The view from the top of the Ferris wheel was very cool. But it was hard to grip the handlebar with one hand and take a photo with the other hand without dropping my iPhone.

Some of our beach buddies came into town for the day so they could go to the Fair. And what a bonus for us that we were already planning to go on the same day! Pippi was so happy to see her friend, they kept holding hands and hopping around. So adorable...

Junius really liked controlling the map. I'm not sure how well-developed his sense of direction is, but knowledge is power -- and now that he can read, he really likes having the power tools.
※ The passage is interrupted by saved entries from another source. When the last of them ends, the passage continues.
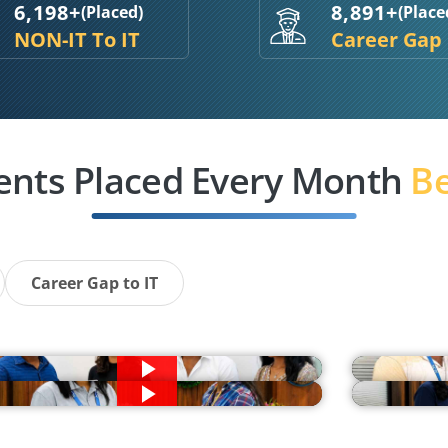
6,198+
8,891+
(Placed)
(Place
NON-IT To IT
Career Gap
ents Placed Every Month
Be
Career Gap to IT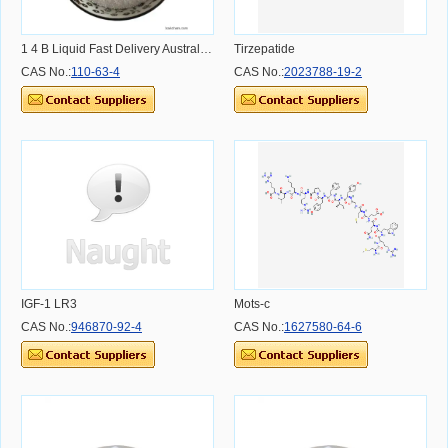
1 4 B Liquid Fast Delivery Australia Sydney Melbourne Warehouse 14 Butendiol CAS 110-63-4 14b Liquid
Tirzepatide
CAS No.:
110-63-4
CAS No.:
2023788-19-2
IGF-1 LR3
Mots-c
CAS No.:
946870-92-4
CAS No.:
1627580-64-6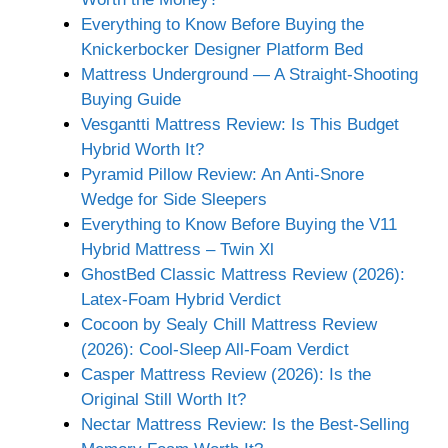
Everything to Know Before Buying the
Knickerbocker Designer Platform Bed
Mattress Underground — A Straight-Shooting
Buying Guide
Vesgantti Mattress Review: Is This Budget
Hybrid Worth It?
Pyramid Pillow Review: An Anti-Snore
Wedge for Side Sleepers
Everything to Know Before Buying the V11
Hybrid Mattress – Twin Xl
GhostBed Classic Mattress Review (2026):
Latex-Foam Hybrid Verdict
Cocoon by Sealy Chill Mattress Review
(2026): Cool-Sleep All-Foam Verdict
Casper Mattress Review (2026): Is the
Original Still Worth It?
Nectar Mattress Review: Is the Best-Selling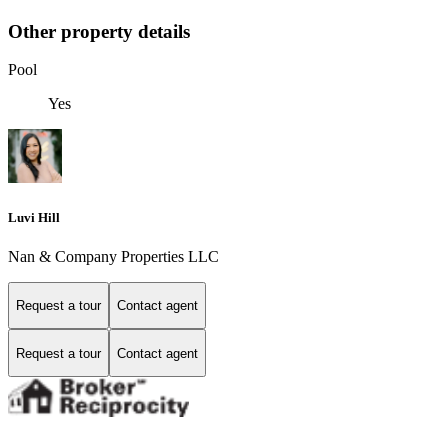
Other property details
Pool
Yes
Luvi Hill
Nan & Company Properties LLC
Request a tour
Contact agent
Request a tour
Contact agent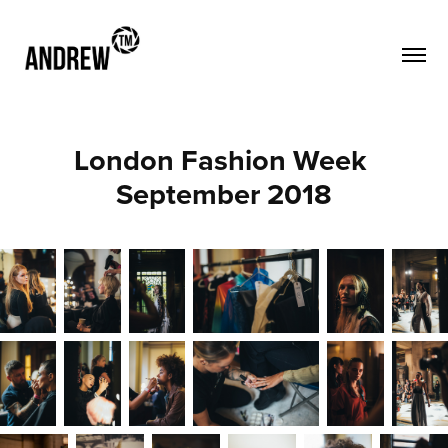
London Fashion Week 
September 2018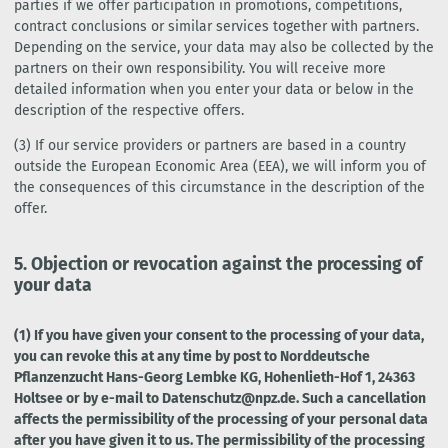
parties if we offer participation in promotions, competitions,
contract conclusions or similar services together with partners.
Depending on the service, your data may also be collected by the
partners on their own responsibility. You will receive more
detailed information when you enter your data or below in the
description of the respective offers.
(3) If our service providers or partners are based in a country
outside the European Economic Area (EEA), we will inform you of
the consequences of this circumstance in the description of the
offer.
5. Objection or revocation against the processing of
your data
(1) If you have given your consent to the processing of your data,
you can revoke this at any time by post to Norddeutsche
Pflanzenzucht Hans-Georg Lembke KG, Hohenlieth-Hof 1, 24363
Holtsee or by e-mail to Datenschutz@npz.de. Such a cancellation
affects the permissibility of the processing of your personal data
after you have given it to us. The permissibility of the processing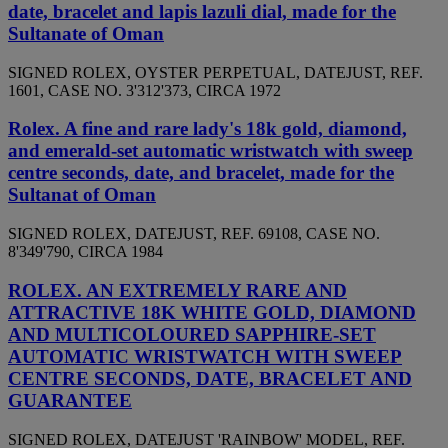
date, bracelet and lapis lazuli dial, made for the
Sultanate of Oman
SIGNED ROLEX, OYSTER PERPETUAL, DATEJUST, REF.
1601, CASE NO. 3'312'373, CIRCA 1972
Rolex. A fine and rare lady's 18k gold, diamond,
and emerald-set automatic wristwatch with sweep
centre seconds, date, and bracelet, made for the
Sultanat of Oman
SIGNED ROLEX, DATEJUST, REF. 69108, CASE NO.
8'349'790, CIRCA 1984
ROLEX. AN EXTREMELY RARE AND
ATTRACTIVE 18K WHITE GOLD, DIAMOND
AND MULTICOLOURED SAPPHIRE-SET
AUTOMATIC WRISTWATCH WITH SWEEP
CENTRE SECONDS, DATE, BRACELET AND
GUARANTEE
SIGNED ROLEX, DATEJUST 'RAINBOW' MODEL, REF.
Junius and his beach buddy directed us (more or less -- okay, less) to the animal area, where we watched the sheep getting sheared. The sheep did not seem happy about this plan. The children were mesmerized. I was considering switching to synthetic fabrics.

I don't know what this lovely girl's name is, but she was one of the people showing off recently-sheared sheep in the animal section. She must be really good at it because she had on one hell of a belt buckle. Pippi was jealous.

And here's another celebrity at the Fair -- my friend, the Practical Cook. In addition to being awesome because of her deep and abiding love of cereal, she is also a Deep Fried Ambassador for the NC State Fair. Seriously. She has a media pass and everything. Check out her blog -- including video of her taste tests with deep fried Kool Aid, deep fried bubblegum and the Krispy Kreme burger. I'm not kidding.

Pippi was desperate for ice cream with sprinkles. Not sure you can see it here, but she ended up with sprinkles in her hair because she was so excited.

Thanks to a tip from the Practical Cook, based on her extensive deep fried Fair research, we located the best stand for deep fried Oreos. After sharing a taste with Pippi, she promptly declared the Oreos to be even better than ice cream. If you'd like to hear an on-the-scene description of what it tastes like, check out the video at the end of this post. Here's a peek inside...

While we were indulging, Junius was busy spending the last of his ride tickets (which we bought in advance because they are SO much cheaper that way). He looks kind of serious in this photo, which could be because he takes his fake four-wheeler driving very seriously or might actually be because he is flippin exhausted.

By that point, we had clearly overstayed our welcome at the Fair. Thus, Pippi got carried back down the long and winding path back to the car (free parking at Gate 8, thankyouverymuch) -- first on a mommy piggy-back and then on daddy's shoulders.

And before you get alarmed that I'm not wearing my hat anymore in this photo, rest easy knowing that it was dark out by then. Seriously time to go home -- but worth staying to see the Fair light up as we said farewell until next year.